When it was time for my husband to go on hospice, the first group I called said that it was their policy that they had to inform the patient that they were on hospice. Communication with my husband was difficult by this time, but eventually I was able to ask him if he wanted to know when it was time for hospice. He began to cry. That’s all I needed to know. I chose another hospice organization, who agreed to never even mention the word “hospice” to him. He got to know and like the nurses who cared for him, and I don’t think he ever realized why they were visiting him. (There was a period of time before services began.) I told him that they were there because it was so hard for us both to get to the doctor, which he knew was true. For the rest of his life, he thought the nurses were checking on me, too, after they saw him. For as long as he was able, he would always ask them how I was doing.

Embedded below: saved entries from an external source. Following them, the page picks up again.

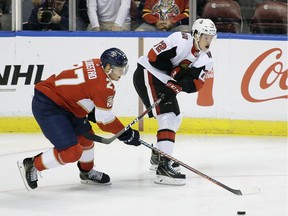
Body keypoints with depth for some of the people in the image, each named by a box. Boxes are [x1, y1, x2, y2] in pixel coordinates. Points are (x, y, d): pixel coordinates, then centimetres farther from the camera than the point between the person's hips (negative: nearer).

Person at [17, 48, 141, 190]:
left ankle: (87, 173, 42)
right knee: (71, 152, -15)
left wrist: (92, 111, 19)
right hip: (46, 107, -11)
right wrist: (126, 135, -3)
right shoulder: (104, 86, -20)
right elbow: (105, 120, -14)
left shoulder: (96, 64, 4)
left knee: (86, 135, 22)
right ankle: (31, 165, 2)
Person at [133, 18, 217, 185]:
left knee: (176, 119, 23)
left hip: (164, 82, 10)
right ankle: (163, 167, -31)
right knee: (168, 117, -21)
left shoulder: (206, 59, 4)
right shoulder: (181, 40, -18)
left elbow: (197, 84, -4)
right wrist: (175, 72, -21)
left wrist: (182, 84, -23)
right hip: (147, 75, -10)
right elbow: (154, 56, -21)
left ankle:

Long before this time we had said everything that needed to be said to each other and taken care of legal and financial matters. My husband had known for years that he would not survive his illness. But telling him that he had reached the point of being on hospice would have only burdened him and broken his heart. Every case is different, but this is what worked for him.
BK Books replied:
Hi Jan, thank you for sharing. You make some interesting points. You really described to your husband what hospice does (takes care of you as well as him), you didn’t lie to him you just didn’t use the word hospice. WIth families that didn’t want to use the word hospice I would tell them, I won’t mention the word and I won’t bring up the subject of a life threatening illness BUT if they, the patient, asks me about anything I won’t lie and I will answer them or talk with them about whatever it is they are interested in and I will tell you, the family if that happens. Also you mentioned that your husband had already addressed legal and financial issues. What I see is you both used your gift of time very well. You looked out for each other, loved and supported each other. Isn’t that what we all want to do? Good job. Blessings! Barbara
Insightful as always! Thank you Barbara for sharing your knowledge and compassion with us. Your resources are invaluable for all of us.